Ordinary Times – a thought before Advent

Concrete Heart logo Concrete Hearts (C) TAW 2015

The atrocities of the world lay heavy on the heart. And so they should. We are powerless on a global level but we can be so much more on an individual basis by promoting peace and reconciliation within ourselves first, then our families, then our communities.

Christ taught us to love one another, one of three instructions he gave to us. Peace and reconciliation must first begin within before it will naturally radiate out and begin to touch our families and our neighbours; albeit for some this is almost an impossibility but it is a start nonetheless. Forgive yourself first and ask for Christ’s intercession in your healing. That’s how I try to do it.

Sadly, I find myself misunderstood, not always being the good communicator, Then I think, ‘I must be okay’ because I managed to communicate okay within academia, having recently graduated. We are all our own worst critics, our minds become our battlefield both mentally and spiritually; it is a learned behaviour somehow but one we must try and train ourselves away from. We receive our teaching from the world outside ourselves and it can be such a cruel place. It does hold beauty and it takes a lot sometimes to see that beauty.

And yet, the biggest brick wall I face is my own church. This is a place where the foundations must be built upon love. I am at odds at time with the church, I listen to some upcoming ordinands in my diocese and shudder at the image some portray to their social media audiences; one recently so blatantly misogynistic that they did not understand why I challenged a recent posting of a picture they thought best represented temptation… a woman in red holding out a red apple. The insinuations in one so small an image were huge, monumental. He only responded to the question why did he use the image … “because I liked it”.

If we do not overcome such attitudes within the church now (and for goodness sake, it is the 21st century) it will fail. This I do not want to see in my lifetime. Christ has endured so much abuse these past two thousand years and still he is abused and misunderstood even by a small number of those chosen to represent him. HOWEVER, there are those ordained out there that DO represent love and humility and peace and acceptance and I have met ones that have shone (and still shine) very brightly, true representatives of Christ. They cannot be replaced by those who do not look deeper to within themselves, to ask themselves, ‘do I honestly represent Him?’

I am criticised by my own parishes in a way that does not embrace Christ’s love. I am representative of the lamb that is left under a thorny bush to weather the storm whilst the others are herded into the barn. Those barn doors are shut firmly and the lamb left unnoticed until one bravely cries for its presence, if at all.
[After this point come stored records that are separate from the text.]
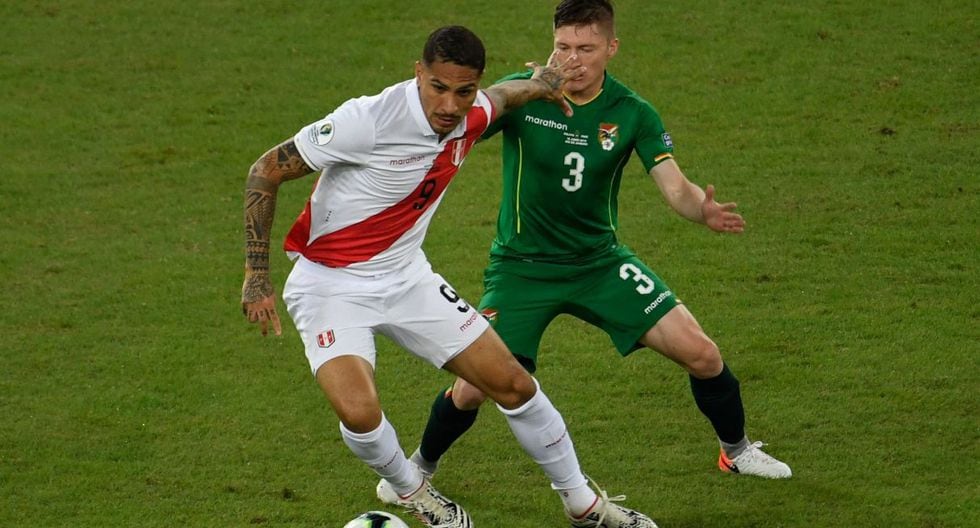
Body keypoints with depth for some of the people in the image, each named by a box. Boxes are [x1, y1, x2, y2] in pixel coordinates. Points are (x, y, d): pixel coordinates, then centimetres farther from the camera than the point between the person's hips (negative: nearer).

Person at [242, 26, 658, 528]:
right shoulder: (368, 119, -29)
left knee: (512, 383, 7)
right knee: (358, 411, -29)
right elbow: (265, 172, -19)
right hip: (330, 284, -6)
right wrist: (257, 278, -18)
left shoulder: (471, 116, -10)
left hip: (406, 276, 6)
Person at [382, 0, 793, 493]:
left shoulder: (632, 113, -9)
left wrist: (704, 210, -37)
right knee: (473, 390, -10)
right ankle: (422, 464, 23)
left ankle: (737, 450, 23)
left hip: (600, 261, 2)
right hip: (521, 264, -2)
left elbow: (676, 187, -15)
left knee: (701, 354, -6)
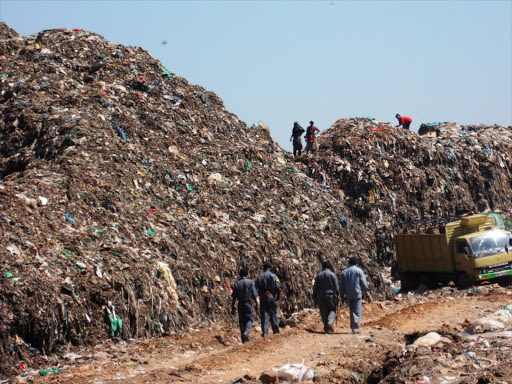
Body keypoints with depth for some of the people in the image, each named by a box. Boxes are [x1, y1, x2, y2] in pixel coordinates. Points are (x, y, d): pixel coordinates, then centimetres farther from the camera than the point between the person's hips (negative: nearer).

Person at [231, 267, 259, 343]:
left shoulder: (236, 283, 1)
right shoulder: (250, 282, -3)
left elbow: (234, 297, 1)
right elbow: (254, 294, -5)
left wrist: (233, 308, 6)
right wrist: (256, 304, 5)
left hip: (240, 304, 2)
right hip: (248, 303, -2)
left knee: (241, 321, 8)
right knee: (249, 319, 2)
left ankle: (244, 339, 10)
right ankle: (246, 332, -27)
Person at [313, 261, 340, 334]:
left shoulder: (318, 275, 8)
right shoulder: (332, 274, -2)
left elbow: (315, 287, 9)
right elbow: (336, 286, -6)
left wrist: (315, 297, 13)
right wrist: (338, 295, -2)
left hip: (321, 296, 3)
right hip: (330, 295, -3)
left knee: (324, 312, 6)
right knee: (332, 310, 6)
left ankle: (326, 328, 4)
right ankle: (330, 322, -20)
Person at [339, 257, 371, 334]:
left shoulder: (344, 272, 9)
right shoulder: (359, 271, -1)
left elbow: (341, 285, 10)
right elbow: (364, 283, -3)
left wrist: (342, 296, 16)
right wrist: (367, 294, 1)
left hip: (348, 295, 4)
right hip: (357, 294, -4)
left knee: (352, 311, 15)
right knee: (357, 311, -4)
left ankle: (353, 327, 16)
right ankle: (355, 328, -13)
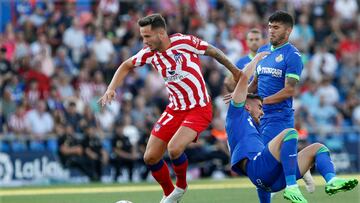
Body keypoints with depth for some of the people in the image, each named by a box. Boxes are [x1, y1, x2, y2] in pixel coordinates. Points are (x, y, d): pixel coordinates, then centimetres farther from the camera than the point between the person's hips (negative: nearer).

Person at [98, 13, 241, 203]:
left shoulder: (184, 42, -18)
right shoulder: (149, 53, -3)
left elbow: (213, 51, -3)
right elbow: (126, 66, 13)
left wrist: (235, 72, 7)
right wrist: (111, 89, 0)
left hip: (199, 109, -6)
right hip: (175, 109, 6)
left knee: (174, 149, -26)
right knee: (150, 157, 1)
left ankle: (181, 186, 4)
Please, for the sake of the children of today, let not your concrete hearts be a wall built up of false images and misguidance. If you display a cold heart, reveal the one that beats inside and for some of us, we hide our beating hearts, we hide the Christ within. Let Him Out. Let Him Shine. I’m still dusting down the cracks and letting the light out, albeit not enough in some peoples’ eyes but I am trying to be more like Him even though I still fail.

Put your lamps up on the wall and open the barn doors. Crack open the concrete hearts. Live the love in the Gospels.

Concrete Hearts The story of this image of mine is that, the night before I had scrubbed the conservatory concrete floor and this morning the one patch that had not dried was this single concrete heart shape. I took a picture and overlaid different filters – I guess in a way these represent the veils we hide under, too frightened to reveal our hearts. Then I photographed the photograph over and over and ended up with a wall of hearts. Here it is.